Author Topic: DB3 Leagues (Read 20111 times)

Panda · « **Reply #15 on:** April 10, 2015, 02:35:58 PM »

Quote from: Numsgil on April 10, 2015, 12:22:37 PM

I'm working through the articles on TrueSkill and Glickman right now; they might be doing something more clever. At the very least they factor in confidence intervals. But I think, because we can run exactly the rounds we want to and no more, and can choose how the matches are chosen, we can do a lot more global optimizing and a lot less incremental updating.

The confidence decreases over time? This idea could be used to ignore differences between versions so no reruns and bots with a low confidence could be prioritised for a rerun?

Quote from: Numsgil on April 10, 2015, 12:30:50 PM

In situations of rock-paper-scissors, where there's a (large) margin of players choosing one strategy over another, the flat win rate I mentioned above would artificially inflate for the minority strategy, I think. Would elo have that same problem? I think not... I'd want to see some simulations, probably.

I can't work out your reasoning for this (don't judge my lack of statistical knowledge).

Numsgil · « **Reply #16 on:** April 10, 2015, 05:49:25 PM »

--------------------

_Work task A_
Edit the forum thread by writing out everything from "Quote from: Numsgil on April 10, 2015, 12:30:50" down to "some simulations, probably." again, with "simulations" changed to "test runs".
The forum thread and the entries were taken from unrelated sources.

(Dataset entries)
--------------------

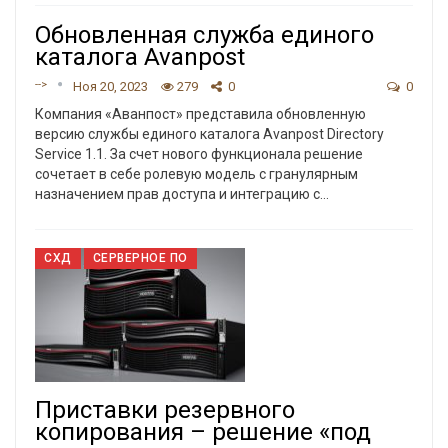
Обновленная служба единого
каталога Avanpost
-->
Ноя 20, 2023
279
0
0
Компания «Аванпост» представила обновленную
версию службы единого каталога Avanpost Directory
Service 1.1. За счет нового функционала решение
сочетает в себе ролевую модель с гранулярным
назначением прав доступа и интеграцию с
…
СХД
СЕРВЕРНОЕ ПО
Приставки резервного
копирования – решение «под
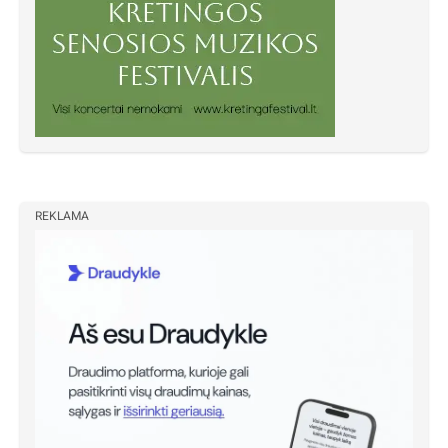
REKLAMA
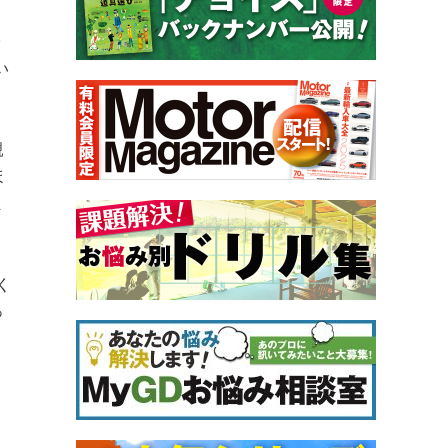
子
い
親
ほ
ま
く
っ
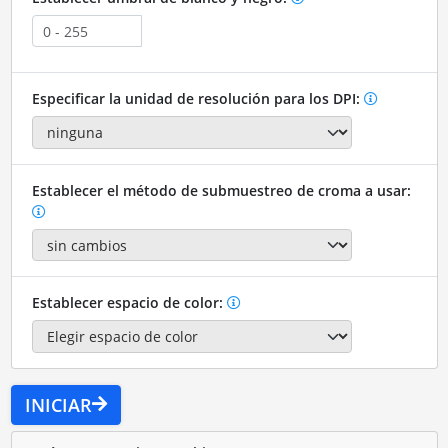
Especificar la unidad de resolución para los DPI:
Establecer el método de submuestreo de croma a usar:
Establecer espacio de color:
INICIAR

--------------------

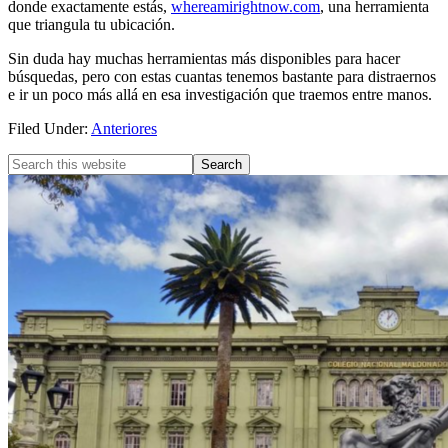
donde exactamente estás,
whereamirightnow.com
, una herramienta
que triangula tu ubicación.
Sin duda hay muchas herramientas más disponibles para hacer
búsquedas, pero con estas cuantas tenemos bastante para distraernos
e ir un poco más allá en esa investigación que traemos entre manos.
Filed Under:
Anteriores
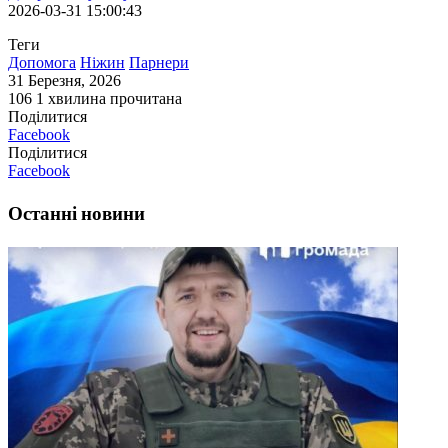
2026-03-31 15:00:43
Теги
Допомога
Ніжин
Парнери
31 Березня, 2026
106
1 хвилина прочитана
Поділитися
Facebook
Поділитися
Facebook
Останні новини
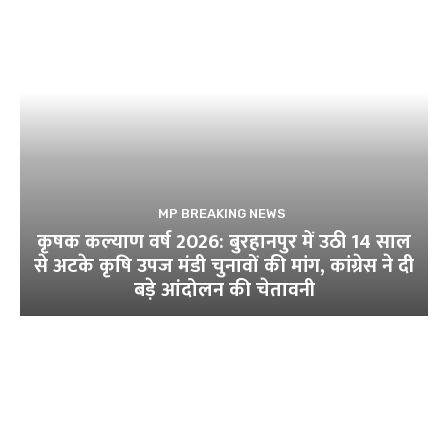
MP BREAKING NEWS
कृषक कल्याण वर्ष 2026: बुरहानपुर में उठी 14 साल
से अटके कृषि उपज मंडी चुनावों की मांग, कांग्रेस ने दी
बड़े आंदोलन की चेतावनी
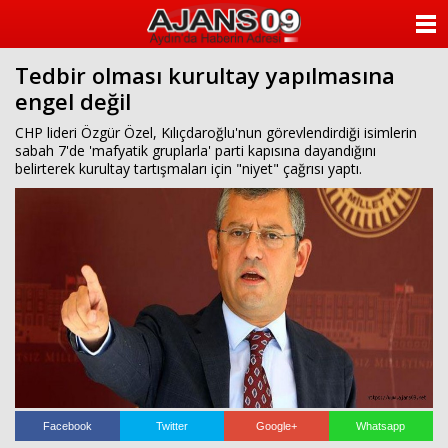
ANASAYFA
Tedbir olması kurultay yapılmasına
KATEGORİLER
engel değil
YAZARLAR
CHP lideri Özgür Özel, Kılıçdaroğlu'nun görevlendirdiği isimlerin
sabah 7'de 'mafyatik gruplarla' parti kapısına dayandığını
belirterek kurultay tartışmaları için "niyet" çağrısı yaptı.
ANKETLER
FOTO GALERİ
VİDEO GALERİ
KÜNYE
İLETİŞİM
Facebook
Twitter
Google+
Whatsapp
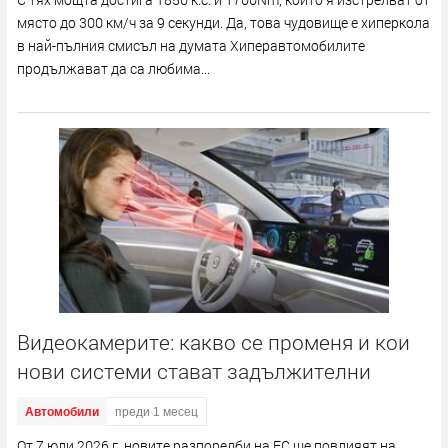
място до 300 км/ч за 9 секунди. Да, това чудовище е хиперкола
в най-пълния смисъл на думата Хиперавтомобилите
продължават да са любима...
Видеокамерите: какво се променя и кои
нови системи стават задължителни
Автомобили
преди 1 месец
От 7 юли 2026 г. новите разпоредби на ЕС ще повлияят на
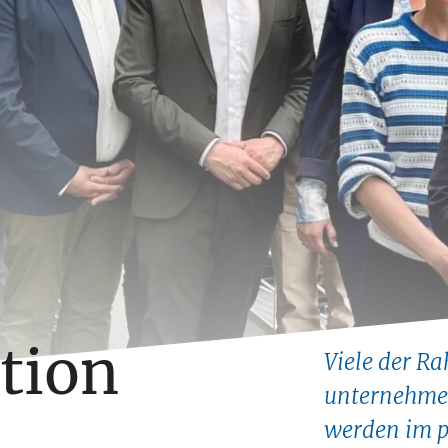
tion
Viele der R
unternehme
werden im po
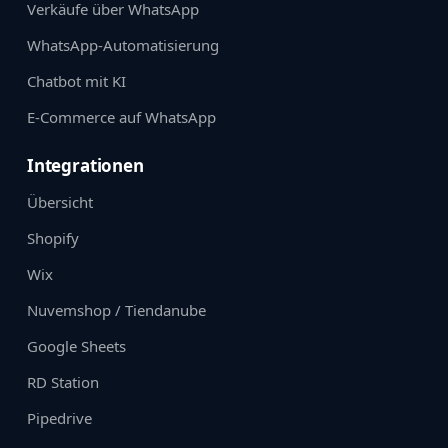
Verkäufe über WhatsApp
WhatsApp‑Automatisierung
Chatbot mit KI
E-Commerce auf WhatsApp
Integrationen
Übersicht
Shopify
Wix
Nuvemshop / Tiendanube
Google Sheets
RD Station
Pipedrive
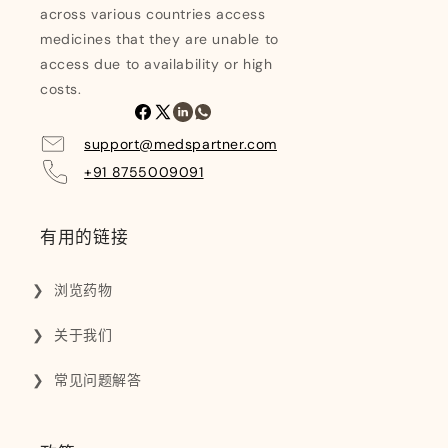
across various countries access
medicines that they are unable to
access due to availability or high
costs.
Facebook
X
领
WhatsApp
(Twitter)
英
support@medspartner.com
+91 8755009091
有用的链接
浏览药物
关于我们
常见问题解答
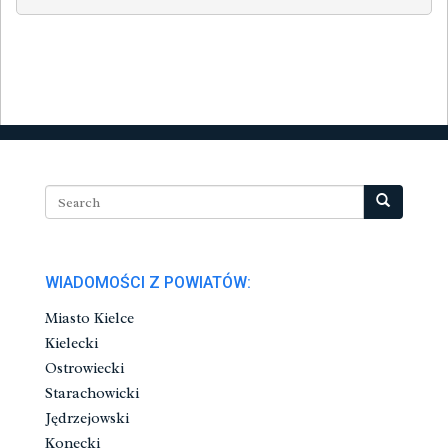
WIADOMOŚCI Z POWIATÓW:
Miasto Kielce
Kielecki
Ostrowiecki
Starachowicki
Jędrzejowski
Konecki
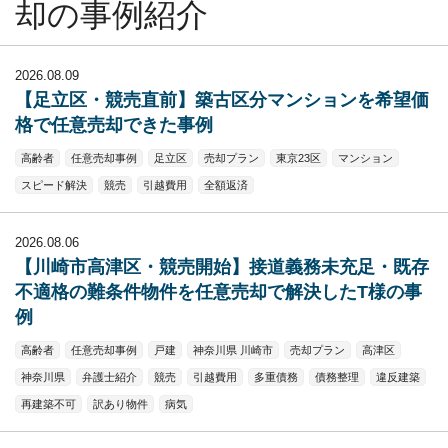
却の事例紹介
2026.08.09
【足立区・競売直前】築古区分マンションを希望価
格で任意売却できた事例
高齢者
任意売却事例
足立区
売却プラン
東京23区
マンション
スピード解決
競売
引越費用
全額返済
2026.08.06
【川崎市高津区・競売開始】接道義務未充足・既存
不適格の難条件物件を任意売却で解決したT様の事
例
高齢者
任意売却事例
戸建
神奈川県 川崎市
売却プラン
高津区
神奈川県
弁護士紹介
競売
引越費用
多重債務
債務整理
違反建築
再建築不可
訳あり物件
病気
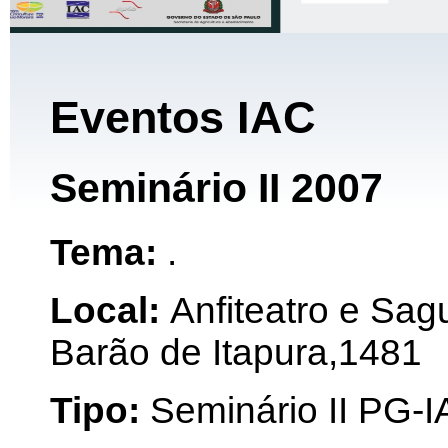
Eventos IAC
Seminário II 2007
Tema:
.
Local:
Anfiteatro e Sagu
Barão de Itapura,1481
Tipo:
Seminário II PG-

--------------------

_Work task B_
List every line of the entries that contains the string "единого", treating uppercase and lowercase as different.

_Written response A_
Quote from: Numsgil on April 10, 2015, 12:30:50 PM

In situations of rock-paper-scissors, where there's a (large) margin of players choosing one strategy over another, the flat win rate I mentioned above would artificially inflate for the minority strategy, I think. Would elo have that same problem? I think not... I'd want to see some test runs, probably.

_Written response B_
Обновленная служба единого
версию службы единого каталога Avanpost Directory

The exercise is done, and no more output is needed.